Zielsetzung Our aim is to predict the antibody status of patients with autoimmune encephalitis
in a fully automated, non-invasive way using machine learning. For this purpose, radiomics-based
machine learning models are developed on the basis of the patient's MRI images.
Material und Methoden Our study cohort consists of 98 patients with autoimmune encephalitis and known antibody
status. Antibodies were previously detected in 57 of the 98 patients, and no antibodies
were detected in the remaining 41 patients.
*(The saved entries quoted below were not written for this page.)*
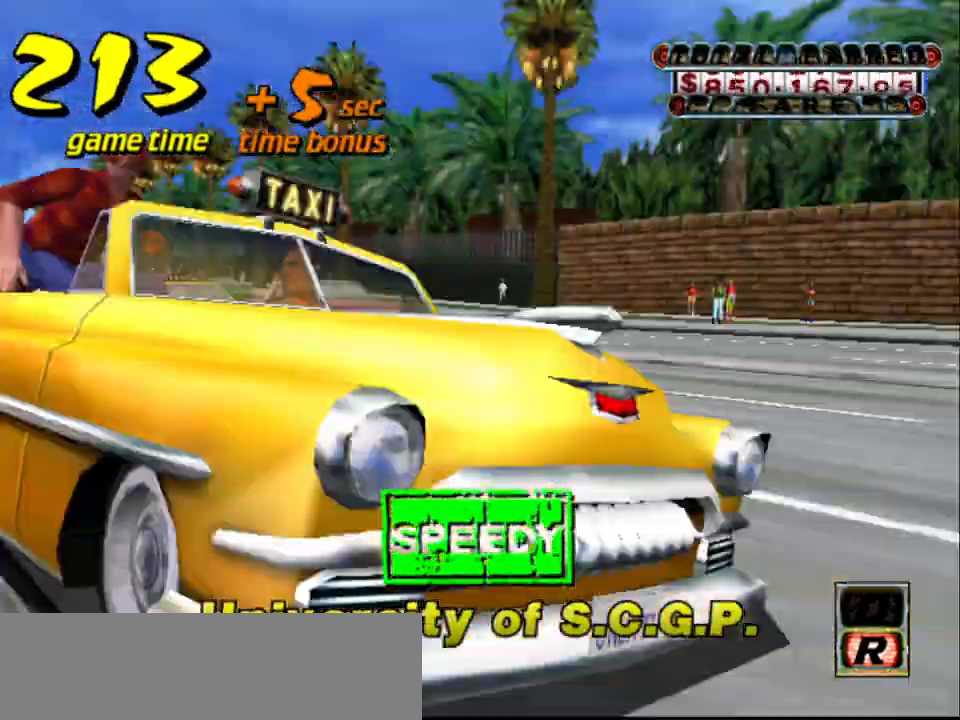
{"keys": [], "events": []}
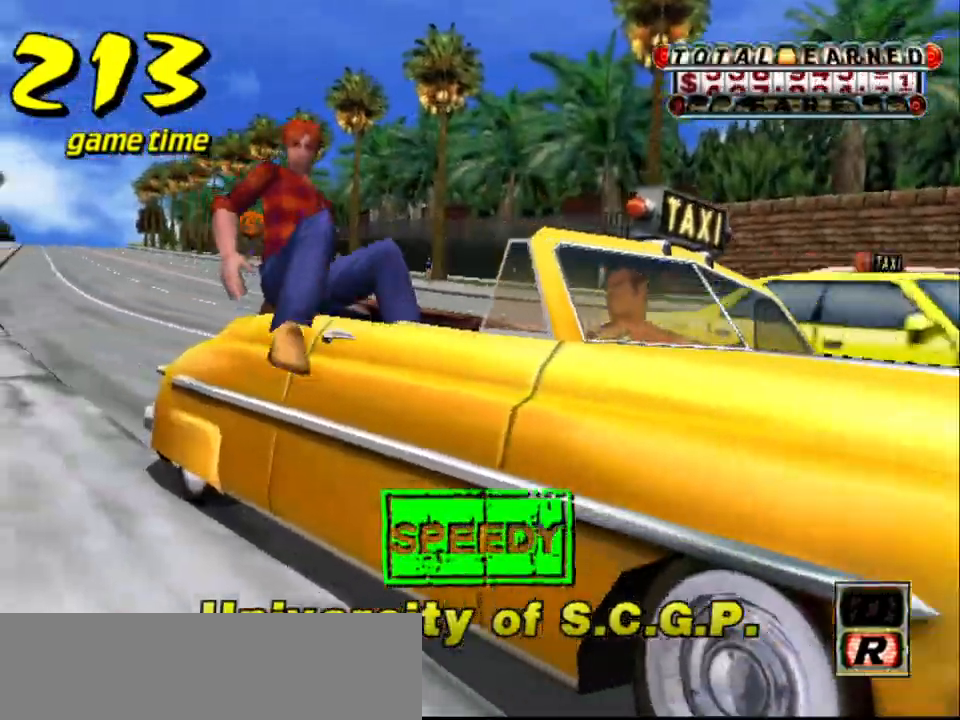
{"keys": ["s"], "events": [[467, "s", "down"]]}
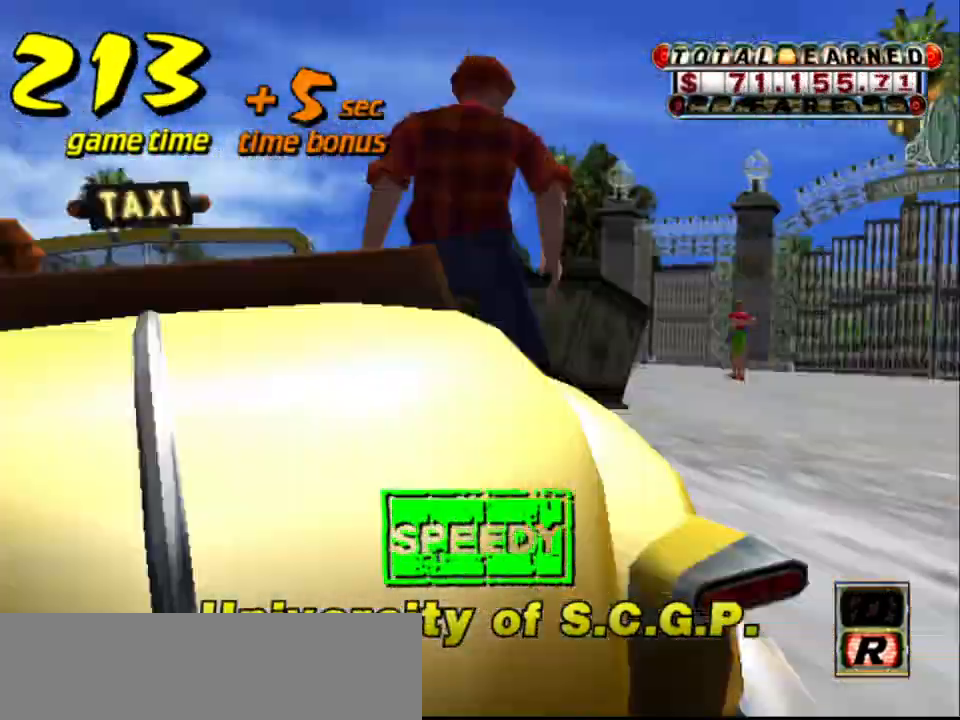
{"keys": ["up"], "events": [[17, "up", "down"], [150, "s", "up"]]}
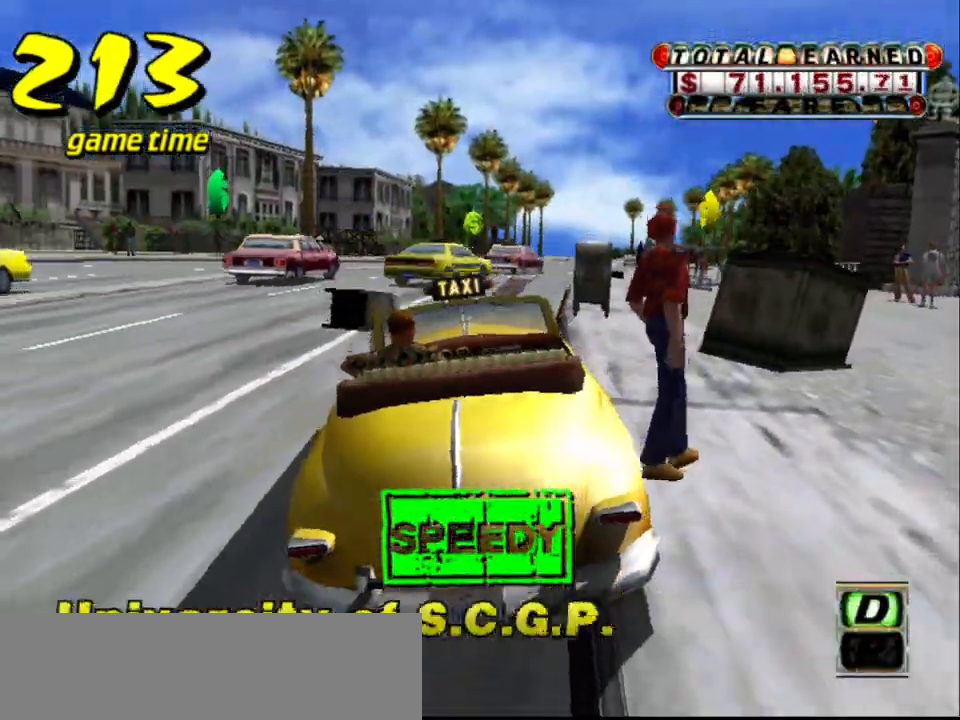
{"keys": ["up"], "events": []}
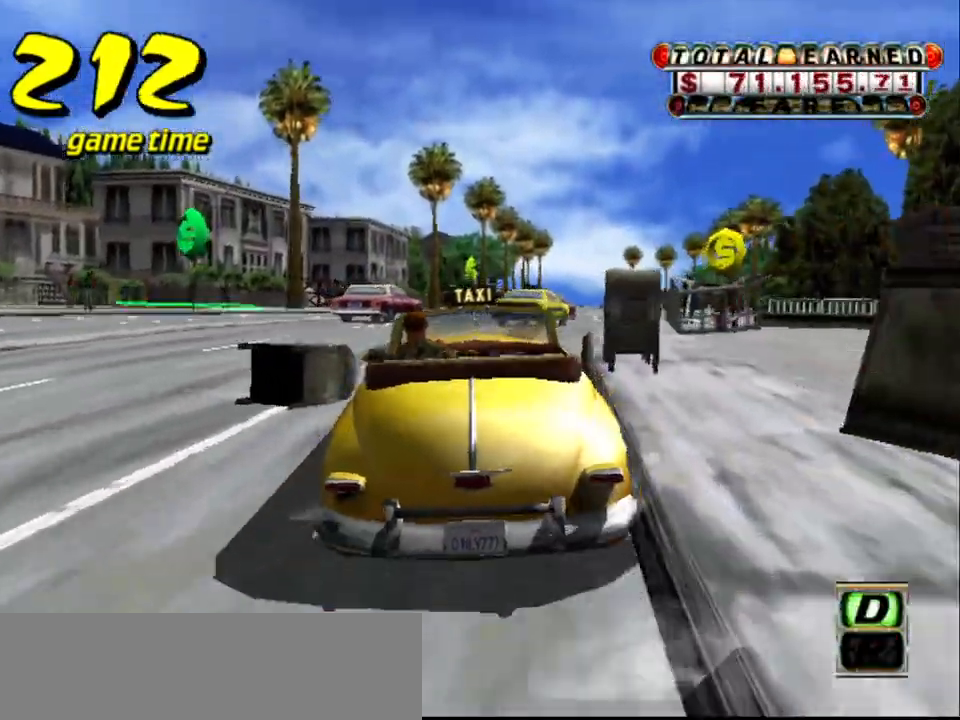
{"keys": [], "events": [[134, "right", "down"], [450, "right", "up"], [450, "up", "up"]]}
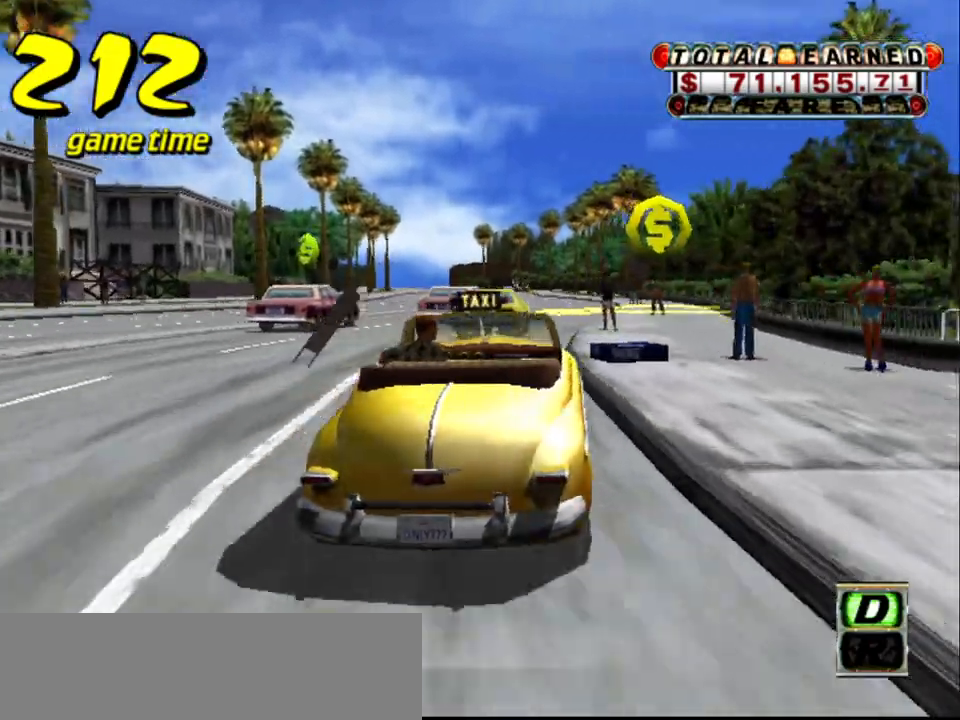
{"keys": ["a", "down", "right"], "events": [[234, "a", "down"], [284, "down", "down"], [417, "right", "down"]]}
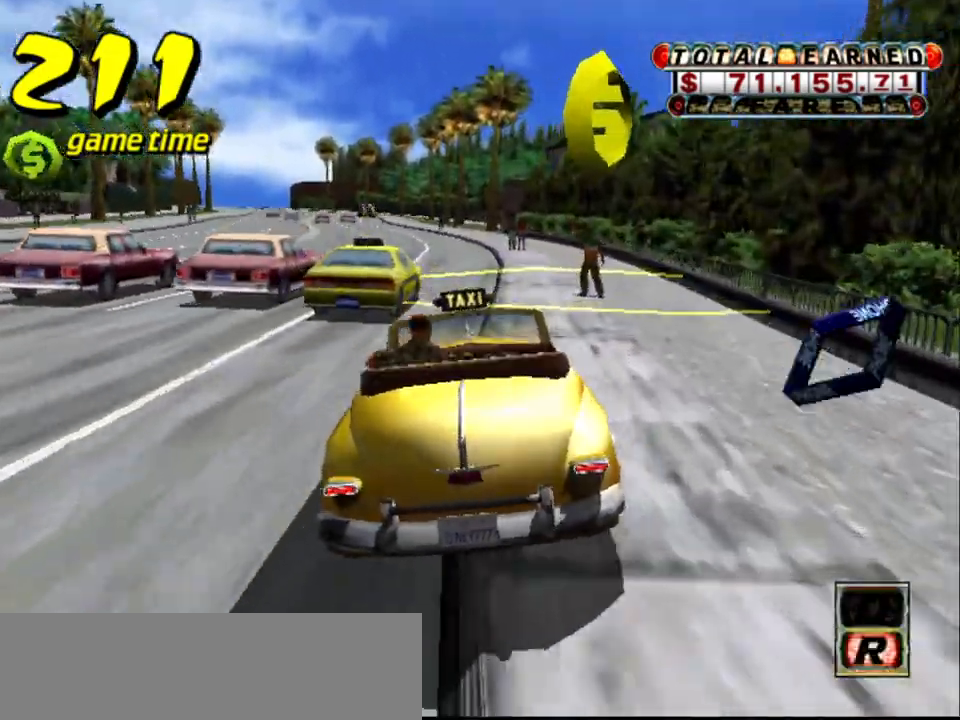
{"keys": ["a", "up"], "events": [[34, "right", "up"], [350, "a", "up"], [350, "down", "up"], [350, "s", "down"], [400, "up", "down"], [484, "a", "down"], [484, "s", "up"]]}
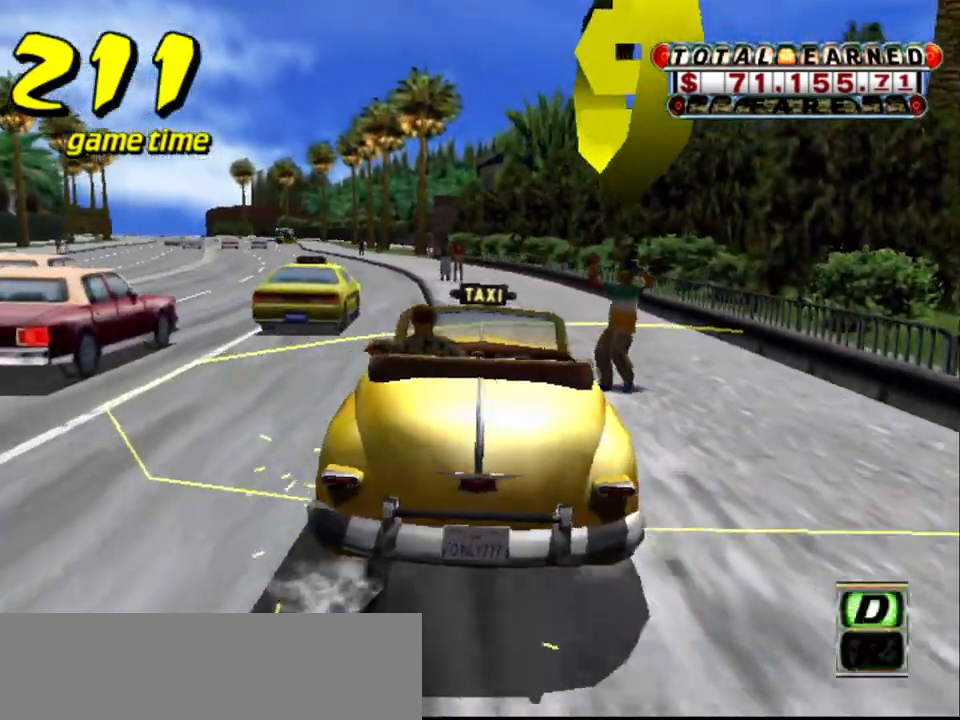
{"keys": ["down", "right"], "events": [[84, "down", "down"], [84, "up", "up"], [217, "left", "down"], [367, "a", "up"], [367, "right", "down"], [417, "left", "up"]]}
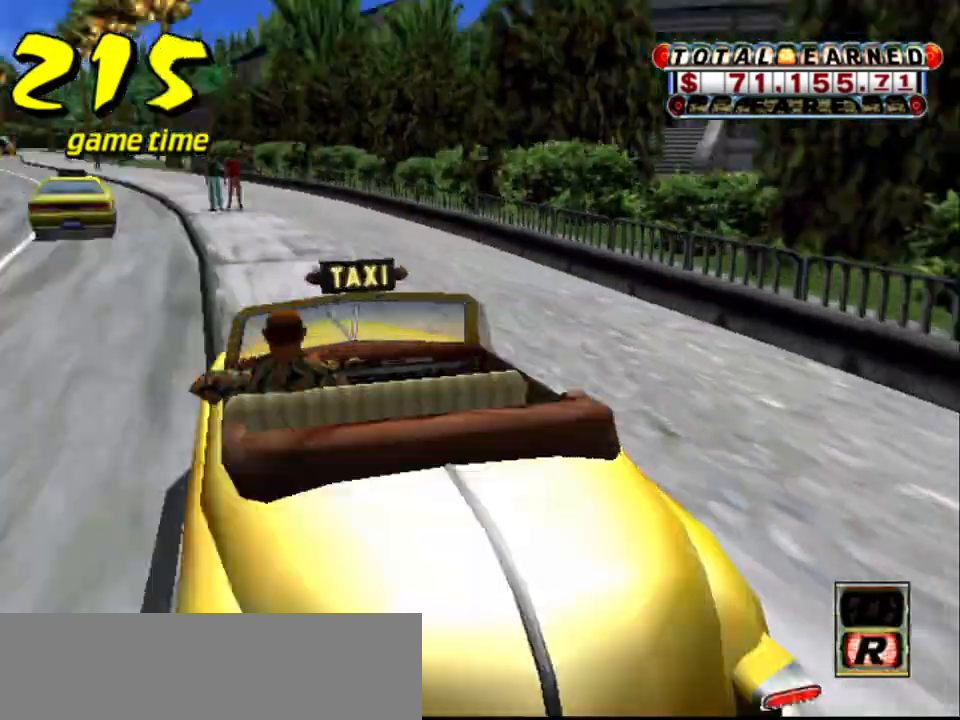
{"keys": [], "events": [[84, "down", "up"], [100, "right", "up"]]}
We extracted 107 radiomic factors from
the corresponding MRI images and tested a total of 6 different machine learning algorithms.
Specifically, we used the Random forest algorithm, Naive Bayes, linear discriminant
analysis (LDA), lasso regression, ridge regression and a neural network to predict
antibody status. Each model was developed 100 times with new training data and subsequently
tested each time with new independent test data in order to accurately assess the
stability of the model results.
Ergebnisse Our results show that antibody status in patients with autoimmune encephalitis can
be determined with high accuracy using machine learning algorithms based on MRI images.
We obtained our best results with a lasso regression. Using independent test data,
our 6-feature model yielded a mean AUC of 95.0%, a mean accuracy of 89.2%, a mean
sensitivity of 89.2% and a mean specificity of 89.1%. Further algorithms, such as
the neural network we tested, also resulted in high discriminatory power. Thus, our
machine learning models show very high and stable performance in predicting antibody
status in autoimmune encephalitis diseases, i.e. in distinguishing patients with detectable
and undetectable antibodies.
Schlussfolgerungen Antibody status in patients with autoimmune encephalitis can be determined non-invasively
and fully automatically with high accuracy using machine learning algorithms.